Macron-Le Pen : À question simple, réponse claire

Ce sera donc simple. Une simple question, une question simplifiée à l’extrême, dira-t-on, mais néanmoins claire, et clairement politique. Les Français ont choisi de renouveler l’offre en écartant avec brutalité ceux qui sont apparus, malgré leur victoire surprise aux deux primaires, comme les tenants d’un ordre ancien perçu comme vérolé. Jugé compromis ou corrompu, obsolète en tout cas, le vieux monde des partis de papa est mort. Pour Benoît Hamon et François Fillon, pour le PS comme pour les Républicains, pour leurs fidèles, pour leurs soutiens et leurs supplétifs, l’avenir paraît sombre. Benoît Hamon a voulu l’héritage sans l’assumer, et cette schizophrénie lui aura été fatalement fatale. François Fillon a cru que dans ses tréfonds une France conservatrice allait se révolter comme il y a des années-lumière, au temps de la Manif pour tous. C’était envisageable, et il s’en est fallu de peu que cela fût. Mais son train a déraillé sur les affaires, tandis que le TGV de l’Histoire accélérait. Ce qui semblait vrai hier n’est déjà plus qu’un lointain souvenir. Avant peut-être d’autres rebondissements, car notre société liquide et versatile ne semble plus vouloir du certain et du définitif.

On comprend les frustrations et la colère d’un corps électoral en réalité coupé en quatre quarts, dont deux (les partisans de Fillon et de Mélenchon, improbables camarades d’infortune) voient désormais la logique binaire comme une suprême injustice, surtout alors que les deux finalistes ne rassemblent même pas la moitié des électeurs. Mais s’en tenir aux cruautés du scrutin semble anecdotique, en tous les cas vain. Les Français ont voulu participer au grand référendum sur le libéralisme, sur la mondialisation, et sur sa variante continentale, notre Europe. On pouvait imaginer ou souhaiter un autre débat, sur l’écologie, sur le sociétal, sur la pauvreté, sur les inégalités, sur ce qui fait la France, sur le pays oublié, sur la réponse au terrorisme islamiste. Ce ne sera pas le cas.

La question n’est donc plus de savoir s’il faut choisir entre gauche et droite, mais entre deux visions de notre nation et de sa place dans le monde, et entre les deux projets économiques qui vont avec. Alors que tout tremble et change autour de nous, faut-il insuffler à ce pays de l’optimisme et de la confiance, ou le rabougrir, le replier et l’apeurer davantage ? Faut-il réformer ou détruire ? Faut-il raffermir l’Union européenne ou la faire exploser ? On peut juger simpliste une telle alternative, et elle l’est pour une bonne part, mais c’est ainsi que les électeurs du premier tour l’ont formulée.

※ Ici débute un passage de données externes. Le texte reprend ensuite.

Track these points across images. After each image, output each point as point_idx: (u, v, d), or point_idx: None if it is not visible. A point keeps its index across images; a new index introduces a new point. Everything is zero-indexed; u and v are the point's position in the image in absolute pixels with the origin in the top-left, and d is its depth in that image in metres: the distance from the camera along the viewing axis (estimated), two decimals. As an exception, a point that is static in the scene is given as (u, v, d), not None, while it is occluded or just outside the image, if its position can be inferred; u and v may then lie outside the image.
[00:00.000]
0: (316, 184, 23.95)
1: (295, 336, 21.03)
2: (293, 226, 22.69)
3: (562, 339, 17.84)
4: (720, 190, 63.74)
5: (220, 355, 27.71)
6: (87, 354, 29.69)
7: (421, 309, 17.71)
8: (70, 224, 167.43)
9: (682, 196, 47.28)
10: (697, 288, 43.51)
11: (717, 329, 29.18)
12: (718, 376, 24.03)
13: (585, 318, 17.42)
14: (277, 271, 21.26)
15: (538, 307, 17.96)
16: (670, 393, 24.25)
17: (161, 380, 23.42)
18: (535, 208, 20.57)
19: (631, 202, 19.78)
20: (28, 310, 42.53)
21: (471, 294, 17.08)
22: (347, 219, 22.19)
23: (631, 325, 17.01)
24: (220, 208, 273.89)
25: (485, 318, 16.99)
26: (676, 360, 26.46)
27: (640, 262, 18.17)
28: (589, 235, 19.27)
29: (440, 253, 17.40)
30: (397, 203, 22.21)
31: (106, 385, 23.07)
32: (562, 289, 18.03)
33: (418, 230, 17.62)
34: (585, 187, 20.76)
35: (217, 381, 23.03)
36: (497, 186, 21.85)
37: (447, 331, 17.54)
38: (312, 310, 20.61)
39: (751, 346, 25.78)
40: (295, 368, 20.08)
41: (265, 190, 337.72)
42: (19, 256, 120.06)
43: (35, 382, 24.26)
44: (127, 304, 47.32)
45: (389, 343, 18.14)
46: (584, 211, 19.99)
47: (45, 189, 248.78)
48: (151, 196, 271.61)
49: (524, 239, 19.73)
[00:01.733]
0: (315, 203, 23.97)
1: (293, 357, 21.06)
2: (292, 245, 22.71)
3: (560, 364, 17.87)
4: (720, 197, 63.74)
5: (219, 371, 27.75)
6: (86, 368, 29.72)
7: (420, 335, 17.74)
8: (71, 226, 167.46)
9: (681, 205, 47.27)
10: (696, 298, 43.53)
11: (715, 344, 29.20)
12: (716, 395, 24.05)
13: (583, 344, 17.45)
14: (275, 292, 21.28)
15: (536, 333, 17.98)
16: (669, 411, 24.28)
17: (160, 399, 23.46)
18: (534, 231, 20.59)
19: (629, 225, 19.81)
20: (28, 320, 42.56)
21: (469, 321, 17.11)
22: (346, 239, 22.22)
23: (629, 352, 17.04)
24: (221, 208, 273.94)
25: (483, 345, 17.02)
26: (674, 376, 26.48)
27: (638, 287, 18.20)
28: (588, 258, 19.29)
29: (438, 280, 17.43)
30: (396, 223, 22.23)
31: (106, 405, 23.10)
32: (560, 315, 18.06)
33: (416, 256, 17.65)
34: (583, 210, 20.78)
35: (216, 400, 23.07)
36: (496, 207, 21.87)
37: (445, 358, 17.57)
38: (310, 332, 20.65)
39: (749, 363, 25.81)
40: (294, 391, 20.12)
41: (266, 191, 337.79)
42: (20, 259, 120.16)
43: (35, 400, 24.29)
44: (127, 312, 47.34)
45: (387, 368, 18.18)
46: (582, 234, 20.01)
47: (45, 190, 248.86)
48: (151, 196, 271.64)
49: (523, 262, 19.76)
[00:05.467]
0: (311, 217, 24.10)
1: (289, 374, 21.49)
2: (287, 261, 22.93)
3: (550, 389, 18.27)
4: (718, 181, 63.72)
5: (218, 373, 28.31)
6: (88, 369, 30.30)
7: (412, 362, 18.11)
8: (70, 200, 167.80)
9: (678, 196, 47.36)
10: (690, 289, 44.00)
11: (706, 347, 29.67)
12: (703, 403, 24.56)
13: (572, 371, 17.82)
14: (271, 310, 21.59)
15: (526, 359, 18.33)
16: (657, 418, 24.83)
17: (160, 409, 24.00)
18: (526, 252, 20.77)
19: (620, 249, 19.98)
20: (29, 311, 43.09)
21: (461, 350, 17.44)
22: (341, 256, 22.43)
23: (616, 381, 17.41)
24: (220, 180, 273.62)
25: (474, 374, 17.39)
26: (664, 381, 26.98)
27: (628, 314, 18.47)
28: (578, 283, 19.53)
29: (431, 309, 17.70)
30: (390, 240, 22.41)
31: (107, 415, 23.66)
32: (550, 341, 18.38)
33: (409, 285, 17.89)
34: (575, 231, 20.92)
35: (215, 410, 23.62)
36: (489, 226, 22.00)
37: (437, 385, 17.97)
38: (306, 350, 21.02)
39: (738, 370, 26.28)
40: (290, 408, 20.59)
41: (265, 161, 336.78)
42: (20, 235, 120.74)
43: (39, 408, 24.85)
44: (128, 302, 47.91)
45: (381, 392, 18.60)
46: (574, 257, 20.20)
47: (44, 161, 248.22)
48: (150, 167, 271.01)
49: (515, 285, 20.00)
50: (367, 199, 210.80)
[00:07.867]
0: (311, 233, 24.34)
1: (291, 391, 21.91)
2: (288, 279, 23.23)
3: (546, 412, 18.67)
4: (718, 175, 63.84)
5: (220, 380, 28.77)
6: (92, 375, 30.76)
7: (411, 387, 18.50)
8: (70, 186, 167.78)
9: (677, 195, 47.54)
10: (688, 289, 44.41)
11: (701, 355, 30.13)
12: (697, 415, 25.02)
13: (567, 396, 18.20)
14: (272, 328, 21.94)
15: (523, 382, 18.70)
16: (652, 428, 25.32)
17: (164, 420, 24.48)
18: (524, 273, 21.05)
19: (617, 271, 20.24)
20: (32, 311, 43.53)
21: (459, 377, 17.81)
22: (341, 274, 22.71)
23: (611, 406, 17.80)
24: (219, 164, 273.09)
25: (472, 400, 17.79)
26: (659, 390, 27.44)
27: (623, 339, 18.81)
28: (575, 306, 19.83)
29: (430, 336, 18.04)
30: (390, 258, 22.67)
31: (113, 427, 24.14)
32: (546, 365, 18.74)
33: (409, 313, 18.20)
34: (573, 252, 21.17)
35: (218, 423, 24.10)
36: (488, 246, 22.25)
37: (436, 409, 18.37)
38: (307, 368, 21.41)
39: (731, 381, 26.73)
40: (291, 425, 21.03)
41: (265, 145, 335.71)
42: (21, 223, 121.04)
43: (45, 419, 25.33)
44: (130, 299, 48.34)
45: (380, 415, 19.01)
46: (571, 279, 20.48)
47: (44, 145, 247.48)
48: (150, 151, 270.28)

On doit donc y répondre clairement. Il sera temps, le scrutin passé, de résister aux mauvais génies du macronisme, et notamment à ce libéralisme sociétal qui promet et promeut trop d’inquiétantes merveilles. Il sera temps d’exiger des comptes de la part de celui qui nous a demandé un chèque en blanc, ou, si on le souhaite, de corriger le tir aux législatives. Mais justement, nous n’en sommes pas là.

Même si le projet d’Emmanuel Macron peut soulever de fortes interrogations sur sa gauche comme sur sa droite, celui de Marine Le Pen entraînerait la France dans le déclin économique et, pour finir, dans le chaos. Même si ce que représente Emmanuel Macron peut laisser les chrétiens dubitatifs, ce que porte Marine Le Pen s’oppose fortement à ce que nous comprenons de l’Évangile, en particulier dans ce journal. En un mot, sans doute paradoxal, bien que la politique que mènera Emmanuel Macron semble encore floue, la réponse des électeurs doit être la plus nette possible. Le second tour offre aux Français l’occasion de montrer au monde que la « trumpisation » des démocraties n’est pas une fatalité, que la raison démocratique peut reprendre son cours, que leur pays a encore de la ressource et du ressort. Impossible d’hésiter.